╭─ Information supplied

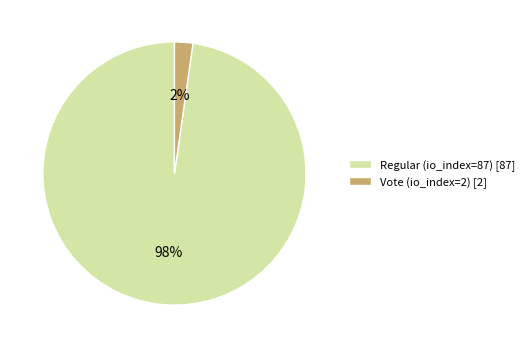

Do Regular (io_index=87) and Vote (io_index=2) together represent more than half of the pie?

Yes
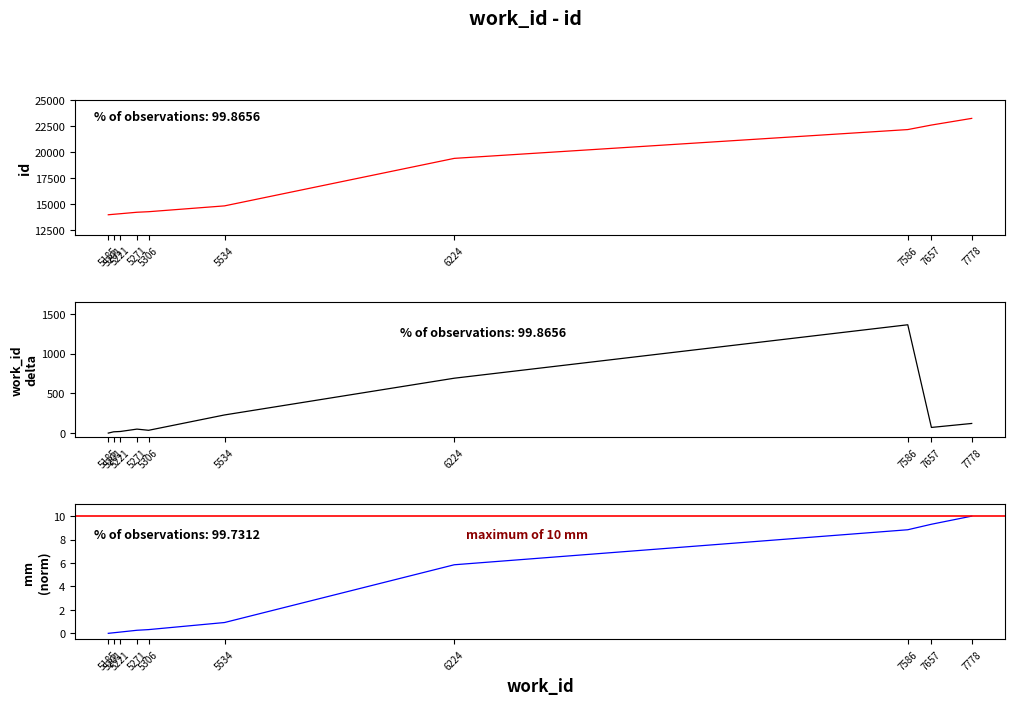

True or false: id has more than 1 interior local peaks.

False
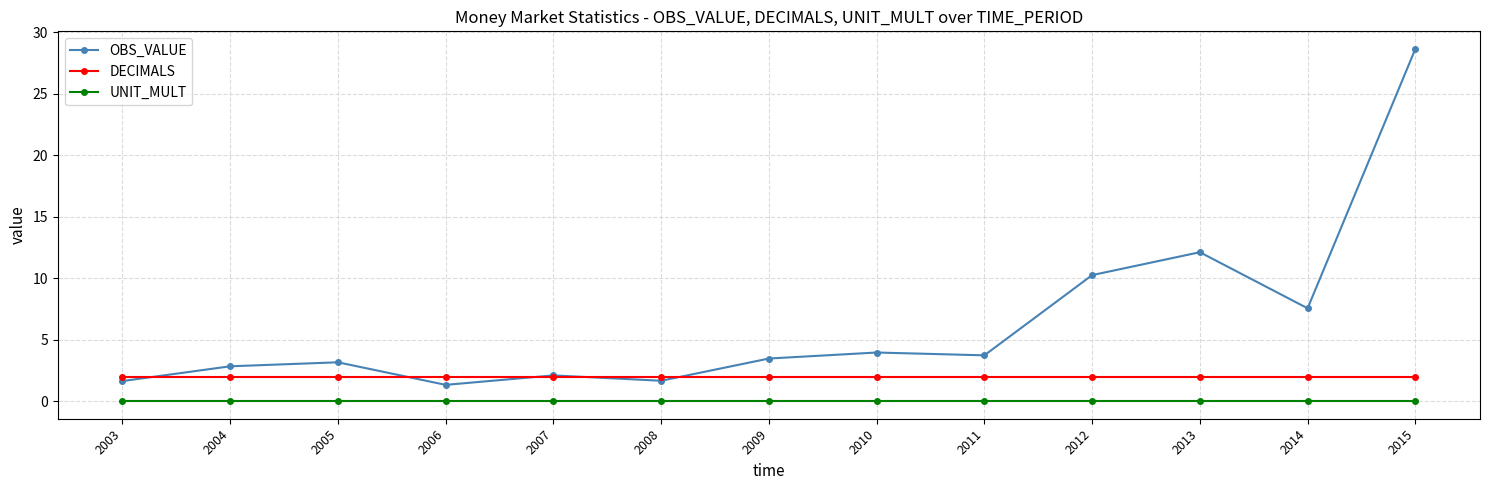

Is the value of DECIMALS at 2009 greater than the value of OBS_VALUE at 2012?

No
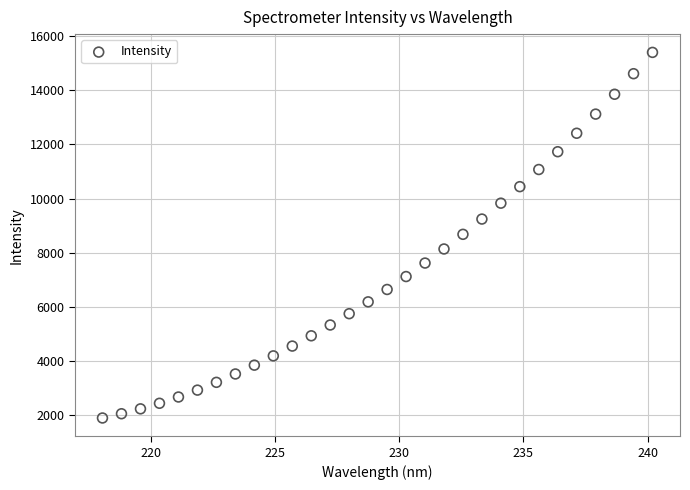

What is the range of Y values (max minus min)?

13498.0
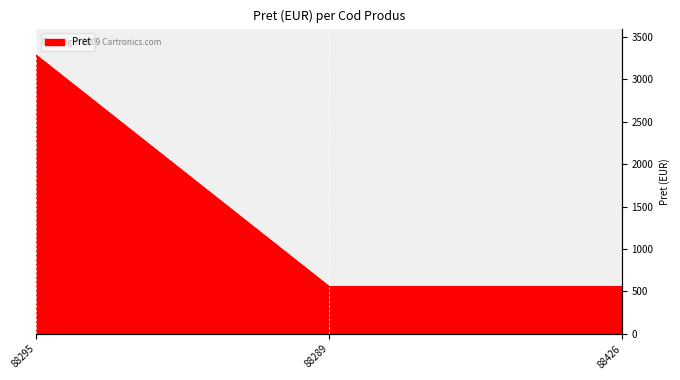

List the labels in order of value, smallest first.

88289, 88426, 88295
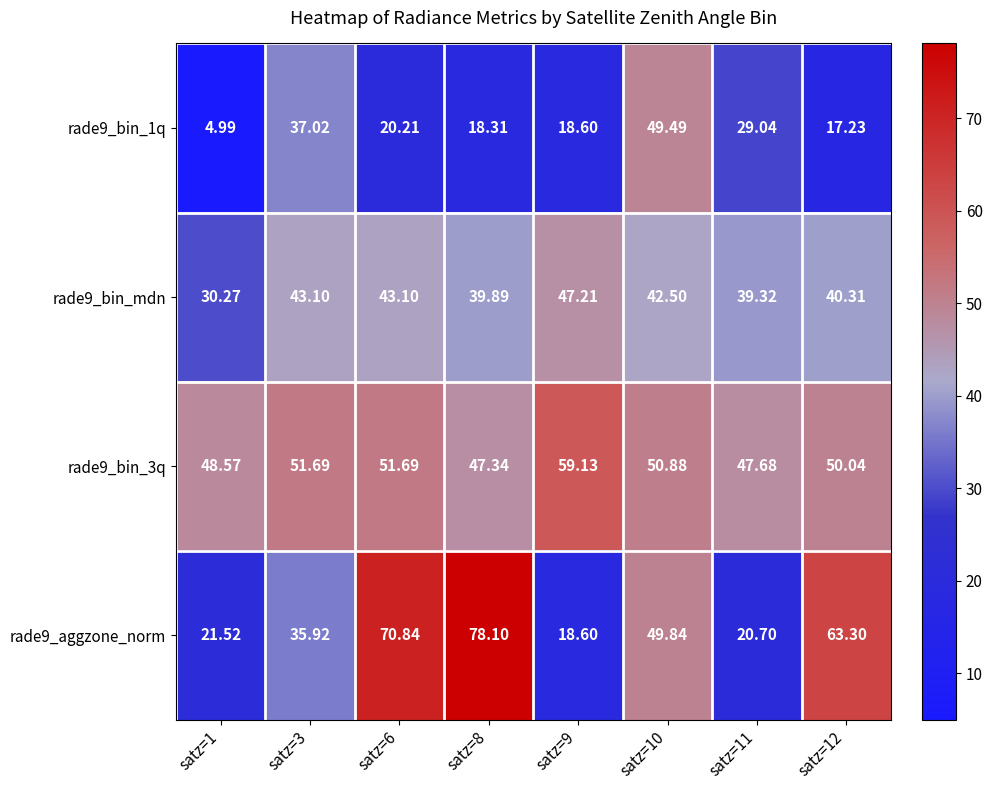

Is the value of rade9_bin_3q at satz=11 greater than the value of rade9_aggzone_norm at satz=11?

Yes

╰─

> Task goal
Starting at the line that contains "True or false: id" and ending with the last of the items, present those lines as a numbered list, skipping blank lines and leaving out the pictures.

> Result of the exercise
1. True or false: id has more than 1 interior local peaks.
2. False
3. Is the value of DECIMALS at 2009 greater than the value of OBS_VALUE at 2012?
4. No
5. What is the range of Y values (max minus min)?
6. 13498.0
7. List the labels in order of value, smallest first.
8. 88289, 88426, 88295
9. Is the value of rade9_bin_3q at satz=11 greater than the value of rade9_aggzone_norm at satz=11?
10. Yes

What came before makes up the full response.